-- DIRECTIONS --
Please print every line of text from all the items below with no changes, and leave the pictures out of your answer.

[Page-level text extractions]
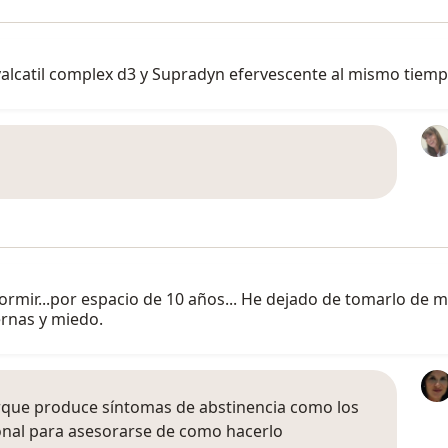
valcatil complex d3 y Supradyn efervescente al mismo tiemp
ormir...por espacio de 10 años... He dejado de tomarlo de 
ernas y miedo.
rque produce síntomas de abstinencia como los
onal para asesorarse de como hacerlo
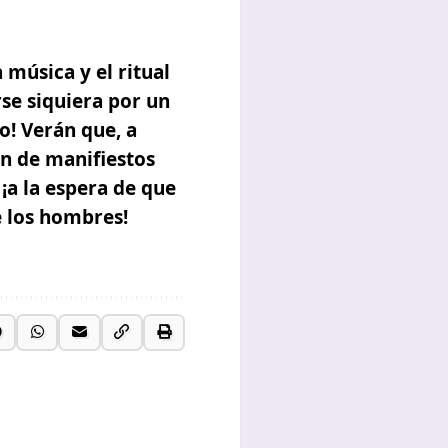
música y el ritual
se siquiera por un
no!
Verán que, a
án de manifiestos
¡a la espera de que
e los hombres!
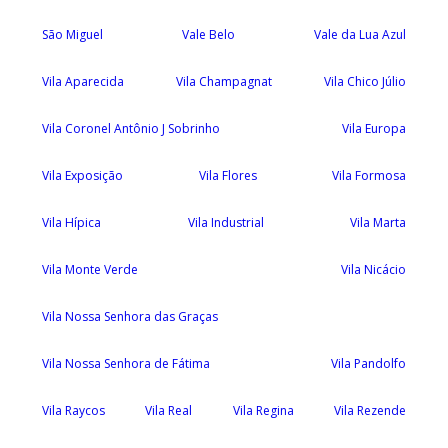
São Miguel
Vale Belo
Vale da Lua Azul
Vila Aparecida
Vila Champagnat
Vila Chico Júlio
Vila Coronel Antônio J Sobrinho
Vila Europa
Vila Exposição
Vila Flores
Vila Formosa
Vila Hípica
Vila Industrial
Vila Marta
Vila Monte Verde
Vila Nicácio
Vila Nossa Senhora das Graças
Vila Nossa Senhora de Fátima
Vila Pandolfo
Vila Raycos
Vila Real
Vila Regina
Vila Rezende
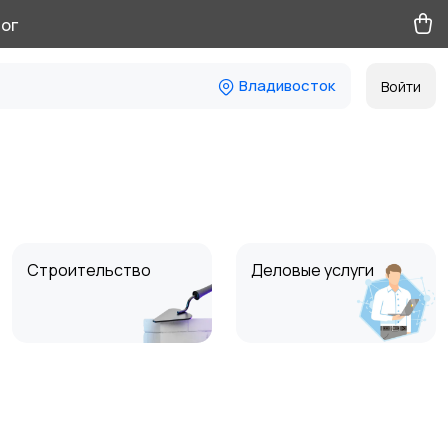
ог
Владивосток
Войти
Строительство
Деловые услуги
Услуги уборки
Ремонт и отделка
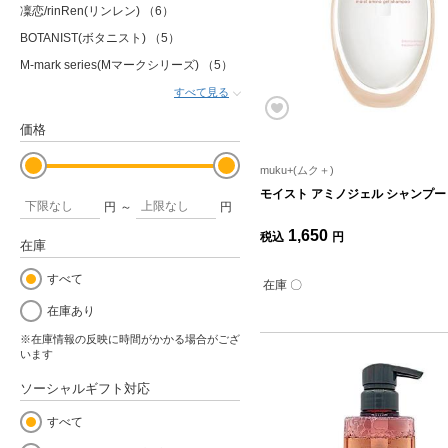
凜恋/rinRen(リンレン)
（6）
BOTANIST(ボタニスト)
（5）
M-mark series(Mマークシリーズ)
（5）
すべて見る
価格
muku+(ムク＋)
モイスト アミノジェル シャンプー 4
円
～
円
1,650
税込
円
在庫
すべて
在庫 〇
在庫あり
※在庫情報の反映に時間がかかる場合がござ
います
ソーシャルギフト対応
すべて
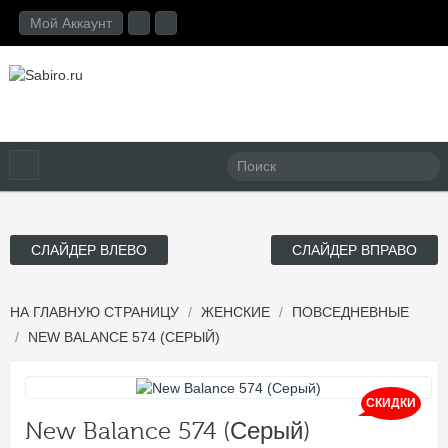
Мой Аккаунт
СЛАЙДЕР ВЛЕВО
СЛАЙДЕР ВПРАВО
НА ГЛАВНУЮ СТРАНИЦУ
ЖЕНСКИЕ
ПОВСЕДНЕВНЫЕ
NEW BALANCE 574 (СЕРЫЙ)
СКИДКИ
New Balance 574 (Серый)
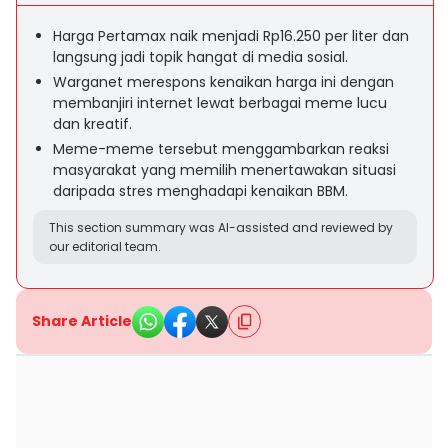
Harga Pertamax naik menjadi Rp16.250 per liter dan
langsung jadi topik hangat di media sosial.
Warganet merespons kenaikan harga ini dengan
membanjiri internet lewat berbagai meme lucu
dan kreatif.
Meme-meme tersebut menggambarkan reaksi
masyarakat yang memilih menertawakan situasi
daripada stres menghadapi kenaikan BBM.
This section summary was AI-assisted and reviewed by
our editorial team.
Share Article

-- SOLUTION TO THIS PROBLEM --
valcatil complex d3 y Supradyn efervescente al mismo tiemp
ormir...por espacio de 10 años... He dejado de tomarlo de 
ernas y miedo.
rque produce síntomas de abstinencia como los
onal para asesorarse de como hacerlo
música y el ritual
se siquiera por un
no!
Verán que, a
án de manifiestos
¡a la espera de que
e los hombres!
São Miguel
Vale Belo
Vale da Lua Azul
Vila Aparecida
Vila Champagnat
Vila Chico Júlio
Vila Coronel Antônio J Sobrinho
Vila Europa
Vila Exposição
Vila Flores
Vila Formosa
Vila Hípica
Vila Industrial
Vila Marta
Vila Monte Verde
Vila Nicácio
Vila Nossa Senhora das Graças
Vila Nossa Senhora de Fátima
Vila Pandolfo
Vila Raycos
Vila Real
Vila Regina
Vila Rezende
ог
Владивосток
Войти
Строительство
Деловые услуги
Услуги уборки
Ремонт и отделка
凜恋/rinRen(リンレン)
（6）
BOTANIST(ボタニスト)
（5）
M-mark series(Mマークシリーズ)
（5）
すべて見る
価格
muku+(ムク＋)
モイスト アミノジェル シャンプー 4
円
～
円
1,650
税込
円
在庫
すべて
在庫 〇
在庫あり
※在庫情報の反映に時間がかかる場合がござ
います
ソーシャルギフト対応
すべて
Мой Аккаунт
СЛАЙДЕР ВЛЕВО
СЛАЙДЕР ВПРАВО
НА ГЛАВНУЮ СТРАНИЦУ
ЖЕНСКИЕ
ПОВСЕДНЕВНЫЕ
NEW BALANCE 574 (СЕРЫЙ)
СКИДКИ
New Balance 574 (Серый)
Harga Pertamax naik menjadi Rp16.250 per liter dan
langsung jadi topik hangat di media sosial.
Warganet merespons kenaikan harga ini dengan
membanjiri internet lewat berbagai meme lucu
dan kreatif.
Meme-meme tersebut menggambarkan reaksi
masyarakat yang memilih menertawakan situasi
daripada stres menghadapi kenaikan BBM.
This section summary was AI-assisted and reviewed by
our editorial team.
Share Article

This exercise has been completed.